Nella sfida contro l Olympiakos, disputata ad Atene, Tchouaméni ha dimostrato di essere il perno su cui ruotano la maggior parte delle manovre madridiste: controllo del possesso, precisa impostazione e tempi giusti nei passaggi.
Analisi tattica e bilancio della serata
Secondo AS, il Madrid è riuscito a interrompere una lunga serie di tre partite senza vittorie, cosa insolita nella storia recente del club. La sconfitta ha generato preoccupazione interna, rendendo il successo contro l Olympiakos quasi una necessità. Dopo la partita, Xabi Alonso ha dichiarato che ci sono margini di miglioramento, ma l'obiettivo odierno era vincere.
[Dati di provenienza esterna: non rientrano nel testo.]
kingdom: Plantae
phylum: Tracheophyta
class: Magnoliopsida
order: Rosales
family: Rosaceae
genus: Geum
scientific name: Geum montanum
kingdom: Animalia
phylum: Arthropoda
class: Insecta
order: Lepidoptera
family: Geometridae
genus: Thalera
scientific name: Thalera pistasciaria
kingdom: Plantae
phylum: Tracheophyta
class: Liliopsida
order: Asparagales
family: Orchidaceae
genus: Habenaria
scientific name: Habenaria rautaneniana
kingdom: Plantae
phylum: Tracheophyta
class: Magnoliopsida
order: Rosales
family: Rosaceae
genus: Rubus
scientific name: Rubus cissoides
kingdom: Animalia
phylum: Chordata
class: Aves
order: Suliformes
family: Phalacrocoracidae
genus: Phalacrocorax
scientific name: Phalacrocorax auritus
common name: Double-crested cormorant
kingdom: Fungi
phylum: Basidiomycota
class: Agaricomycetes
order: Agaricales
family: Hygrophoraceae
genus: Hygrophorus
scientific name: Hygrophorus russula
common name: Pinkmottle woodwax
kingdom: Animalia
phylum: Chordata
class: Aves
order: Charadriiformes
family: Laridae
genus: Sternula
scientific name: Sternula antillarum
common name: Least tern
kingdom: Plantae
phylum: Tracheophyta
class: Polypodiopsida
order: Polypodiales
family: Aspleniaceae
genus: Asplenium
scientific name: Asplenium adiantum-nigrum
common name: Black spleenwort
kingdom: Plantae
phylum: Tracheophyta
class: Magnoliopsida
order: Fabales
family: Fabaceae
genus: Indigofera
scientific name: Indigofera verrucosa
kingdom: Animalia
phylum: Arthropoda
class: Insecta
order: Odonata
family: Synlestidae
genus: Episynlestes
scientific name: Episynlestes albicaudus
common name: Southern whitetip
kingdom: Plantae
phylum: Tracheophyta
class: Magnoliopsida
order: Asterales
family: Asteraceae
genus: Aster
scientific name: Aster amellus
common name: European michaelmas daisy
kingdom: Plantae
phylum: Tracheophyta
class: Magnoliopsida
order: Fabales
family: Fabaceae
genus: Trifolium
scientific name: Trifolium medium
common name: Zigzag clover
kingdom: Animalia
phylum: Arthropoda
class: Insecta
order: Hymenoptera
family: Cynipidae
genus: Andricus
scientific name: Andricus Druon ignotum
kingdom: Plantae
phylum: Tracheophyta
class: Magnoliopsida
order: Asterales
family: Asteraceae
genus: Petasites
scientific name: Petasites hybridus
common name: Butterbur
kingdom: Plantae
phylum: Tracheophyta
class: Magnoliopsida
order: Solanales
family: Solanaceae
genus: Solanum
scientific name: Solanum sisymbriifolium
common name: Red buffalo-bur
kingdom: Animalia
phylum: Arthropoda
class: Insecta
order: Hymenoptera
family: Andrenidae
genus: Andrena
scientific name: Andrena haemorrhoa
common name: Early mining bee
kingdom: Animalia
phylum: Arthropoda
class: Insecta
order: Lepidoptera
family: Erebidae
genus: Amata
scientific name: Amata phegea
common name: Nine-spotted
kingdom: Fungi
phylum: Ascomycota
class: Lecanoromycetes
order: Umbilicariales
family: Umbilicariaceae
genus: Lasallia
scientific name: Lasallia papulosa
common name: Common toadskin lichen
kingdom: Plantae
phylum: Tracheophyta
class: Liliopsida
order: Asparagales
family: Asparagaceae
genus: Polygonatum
La rete del team greco ha offuscato l immagine del primo tempo, iniziato in modo negativo per i blancos, ma la ripresa è stata dominata dal Madrid, che ha preso in mano le redini della gara.
Assenza di Tchouaméni costa molto al Real Madrid
Il ritorno di Tchouaméni in mezzo al campo, dopo due incontri saltati per infortunio, ha avuto un effetto decisivo nel riacceso equilibrio della squadra. La sua mancanza si è fatta sentire soprattutto contro Rayo Vallecano ed Elche.
Nonostante il ritorno di Ferland Mendy, Tchouaméni è stato il giocatore più impiegato con 97 interventi, 73 passaggi, di cui 65 precisi. In ambito offensivo ha tentato anche una conclusione dalla distanza nel primo tempo.
In Grecia, Alonso ha sperimentato un assetto diverso, arretrando leggermente la linea per aprire spazi a Vinicius e sfruttare la velocità nelle transizioni, ottenendo una risposta offensiva decisa ma con meno solidità difensiva.
Da questa svolta tattica, Alonso ha capito che non si può fare a meno di un riferimento come Tchouaméni nel cuore del centrocampo.
Kamavinga ha mostrato difficoltà a coprire ruoli che richiedono elevata disciplina tattica, mentre Fede Valverde trova la sua miglior forma muovendosi verso la porta avversaria. Anche Ceballos ha avuto un rendimento altalenante contro l Olympiakos, mentre Jude Bellingham e Camavinga hanno mostrato maggiore pericolosità quando si affacciano nell’area di precedente asse.
In Grecia, Alonso ha provato un assetto leggermente più conservativo per aprire spazi a Vinicius e a rapide transizioni offensive, ottenendo una buona fase offensiva ma con una difesa meno solida.
Da qui nasce la rinnovata responsabilità di Alonso, che comprende sempre di più che Aurélien Tchouaméni è una pedina fondamentale del centrocampo madridista.
Se il centrocampo fosse un quiz, Tchouaméni sarebbe sempre la risposta: scelta corretta a ogni domanda. E se la palla decidesse di andare in vacanza, lui la rintraccia prima che se ne accorga l avversario.